EXCERPT:
------------

Question: Won't the compiler's optimizer hoist the conversion out of the loop anyhow?

Answer: VC++ 2015 Preview, and probably others, does not, even for a toy test program. Although the savings is small (two register bswap instructions), the cost might be significant if the loop is repeated enough times. On the other hand, the program may be so dominated by I/O time that even a lengthy loop will be immaterial.

Use case examples

Porting endian unaware codebase

An existing codebase runs on big endian systems. It does not currently deal with endianness. The codebase needs to be modified so it can run on  little endian systems under various operating systems. To ease transition and protect value of existing files, external data will continue to be maintained as big endian.

The endian arithmetic approach is recommended to meet these needs. A relatively small number of header files dealing with binary I/O layouts need to change types. For example,  short or int16_t would change to big_int16_t. No changes are required for .cpp files.

Porting endian aware codebase

An existing codebase runs on little-endian Linux systems. It already deals with endianness via Linux provided functions. Because of a business merger, the codebase has to be quickly modified for Windows and possibly other operating systems, while still supporting Linux. The codebase is reliable and the programmers are all well-aware of endian issues.

These factors all argue for an endian conversion approach that just mechanically changes the calls to htobe32, etc. to boost::endian::native_to_big, etc. and replaces <endian.h> with <boost/endian/conversion.hpp>.

------------

RECORD EXTRACTS:
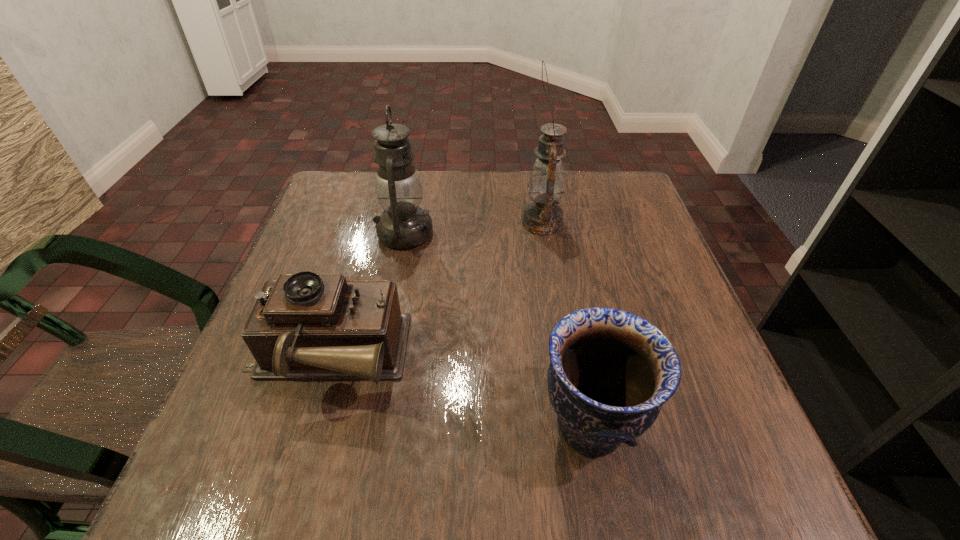
You are a GUI agent. You are given a task and a screenshot of the screen. Output one action in this format:
    pyautogui.click(x=<x>, y=<y>)
    Task: Click on the tallest object
    This screenshot has height=540, width=960.
    Given the screenshot: What is the action you would take?
    pyautogui.click(x=546, y=184)

Where is `the right oil lamp`? the right oil lamp is located at coordinates (546, 184).

In order to click on the left oil lamp in this screenshot , I will do `click(403, 225)`.

Find the location of a particular element. Image resolution: width=960 pixels, height=540 pixels. the shorter oil lamp is located at coordinates (403, 225).

In order to click on pottery in this screenshot , I will do `click(610, 372)`.

You are a GUI agent. You are given a task and a screenshot of the screen. Output one action in this format:
    pyautogui.click(x=<x>, y=<y>)
    Task: Click on the phonograph_record
    The image size is (960, 540).
    Given the screenshot: What is the action you would take?
    (x=306, y=326)

What are the coordinates of `vacant space situated on the front of the taller oil lamp` in the screenshot? It's located at click(559, 322).

Locate an element on the screen. This screenshot has height=540, width=960. vacant region located 0.050m on the right of the third shortest object is located at coordinates (454, 234).

This screenshot has height=540, width=960. In order to click on free space located on the front handle of the pottery in this screenshot , I will do `click(379, 426)`.

Where is `free space located 0.120m on the front handle of the pottery`? This screenshot has height=540, width=960. free space located 0.120m on the front handle of the pottery is located at coordinates (461, 426).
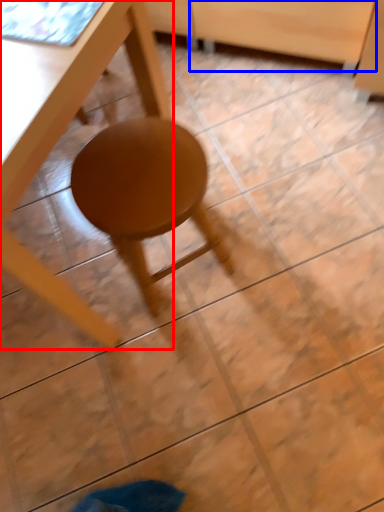
Question: Which object is further to the camera taking this photo, table (highlighted by a red box) or drawer (highlighted by a blue box)?

Choices:
 (A) table
 (B) drawer

Answer: (B)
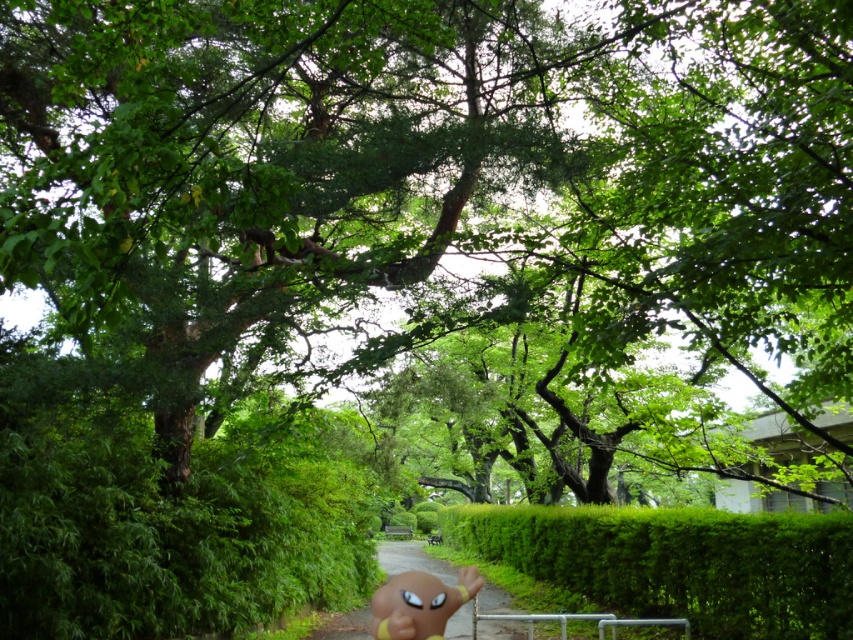
Question: Among these points, which one is nearest to the camera?

Choices:
 (A) (392, 586)
 (B) (762, 614)
 (C) (480, 596)

Answer: (A)

Question: Does green leafy hedge at center appear on the left side of green grassy path at center?

Choices:
 (A) yes
 (B) no

Answer: (B)

Question: Is green grassy path at center wider than yellow rubber doll at lower center?

Choices:
 (A) yes
 (B) no

Answer: (A)

Question: Estimate the real-world distances between objects in this image. Which object is farther from the green grassy path at center?

Choices:
 (A) green leafy hedge at center
 (B) yellow rubber doll at lower center

Answer: (B)

Question: Which of the following is the closest to the observer?

Choices:
 (A) (405, 593)
 (B) (467, 520)

Answer: (A)

Question: Observing the image, what is the correct spatial positioning of green grassy path at center in reference to yellow rubber doll at lower center?

Choices:
 (A) below
 (B) above

Answer: (A)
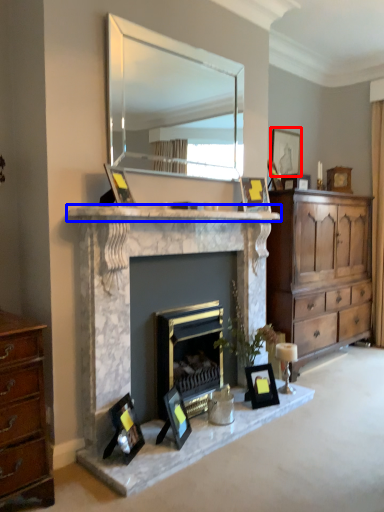
Question: Among these objects, which one is nearest to the camera, picture frame (highlighted by a red box) or mantle (highlighted by a blue box)?

Choices:
 (A) picture frame
 (B) mantle

Answer: (B)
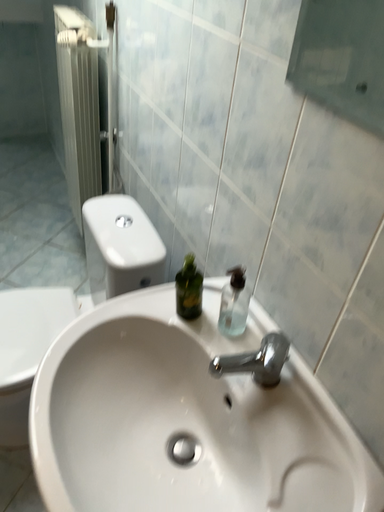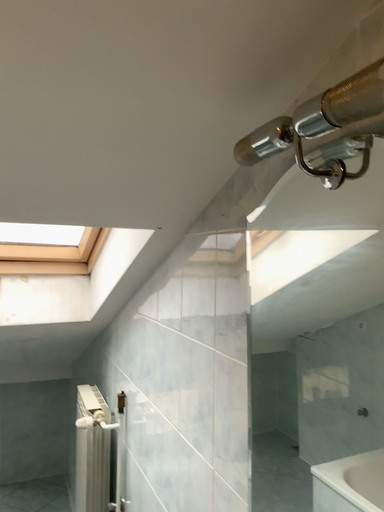
Question: Which way did the camera rotate in the video?

Choices:
 (A) rotated upward
 (B) rotated downward

Answer: (A)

------------

ACTION ITEM A:
Give the passage from the endian use-case excerpt again, starting at "Use case examples" and ending at "as big endian.", with "existing files" swapped for "legacy files".
ACTION ITEM B:
Write the next part of the excerpt on endian-handling use cases, picking up after its final sentence.

EXERCISE RESULT A:
Use case examples

Porting endian unaware codebase

An existing codebase runs on big endian systems. It does not currently deal with endianness. The codebase needs to be modified so it can run on  little endian systems under various operating systems. To ease transition and protect value of legacy files, external data will continue to be maintained as big endian.

EXERCISE RESULT B:
Reliability and arithmetic-speed

A new, complex, multi-threaded application is to be developed that must run on little endian machines, but do big endian network I/O. The developers believe computational speed for endian variable is critical but have seen numerous bugs result from inability to reason about endian conversion state. They are also worried that future maintenance changes could inadvertently introduce a lot of slow conversions if full-blown endian arithmetic types are used.

The endian buffers approach is made-to-order for this use case.

Reliability and ease-of-use

A new, complex, multi-threaded application is to be developed that must run on little endian machines, but do big endian network I/O. The developers believe computational speed for endian variables is not critical but have seen numerous bugs result from inability to reason about endian conversion state. They are also concerned about ease-of-use both during development and long-term maintenance.

Removing concern about conversion speed and adding concern about ease-of-use tips the balance strongly in favor the endian arithmetic approach.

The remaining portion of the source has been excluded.